According to the central bank, a recovery is possible and can take shape later in 2013-14, "but is predicated on better governance, the removal of supply constraints and maintenance of stability."

With Indian industrialists openly saying they would prefer to invest overseas rather than in India, the task of galvanising domestic private sector investments seems more difficult than ever. A recent report in The Economist also analyses in detail why business has begun leaving India. Providing several telling examples of how various segments of Indian business - from manufacturing to even e-commerce - is moving offshore, the report says 'coercing' Indians and foreigners to do business in India would be self-defeating. "Any rise in the share of offshore activity is best viewed as a warning system about what is most in need of reform at home," the report says.

Growth slowdown to a substantial extent has been the result of investment downturn. Investment climate for the private corporate sector remained weak in 2012-13, RBI adds in its report.

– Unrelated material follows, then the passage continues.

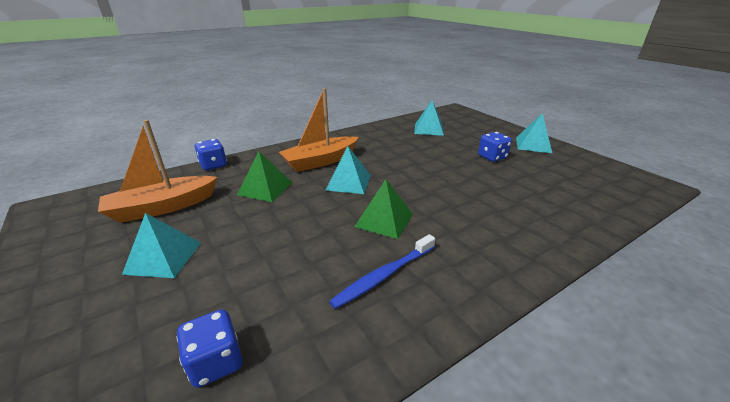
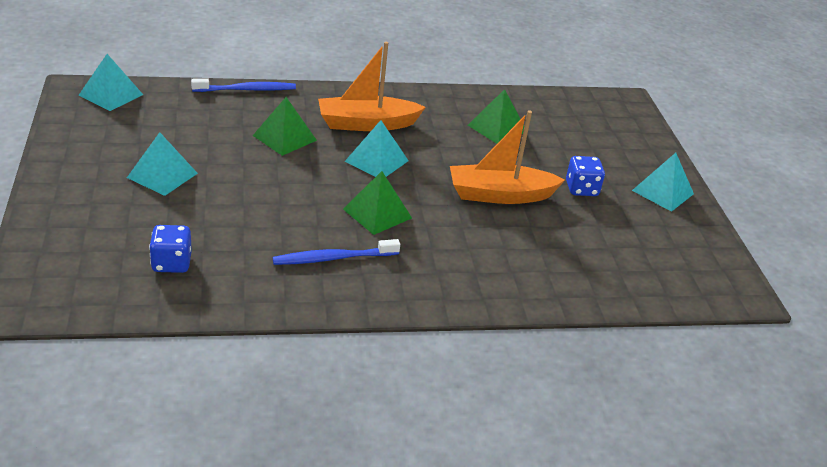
camera: 20 degrees right, 5 degrees up
orange boat [98,120,218,223] -> orange boat moved to [450,110,565,204]
blue dice [195,139,227,170] -> blue toothbrush [191,78,296,92]
turquoise pyramid [414,101,444,136] -> turquoise pyramid moved to [79,54,143,111]
none -> green pyramid [468,89,524,144]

"Simple institutional reforms such as better regulation of natural resources, improved harnessing of water resources, investing more in skill formation, digitalising land records, land consolidation, better integration of regional agricultural markets, freer labour markets and more competitive domestic markets can go a long way in improving India's potential as well as actual growth. As such, efforts in the direction of macroeconomic stability and structural reforms can pave the way for the recovery," the central bank says.

It's clearly time for the UPA and its finance minister to walk the talk. Announcements are one thing, execution quite another. The falling rupee is not the problem; it is a wake up call that unless the government acts swiftly, the other vital parameters of a gasping economy may follow the currency in its southward journey. That, Mr Finance Minister, is not excessive pessimism.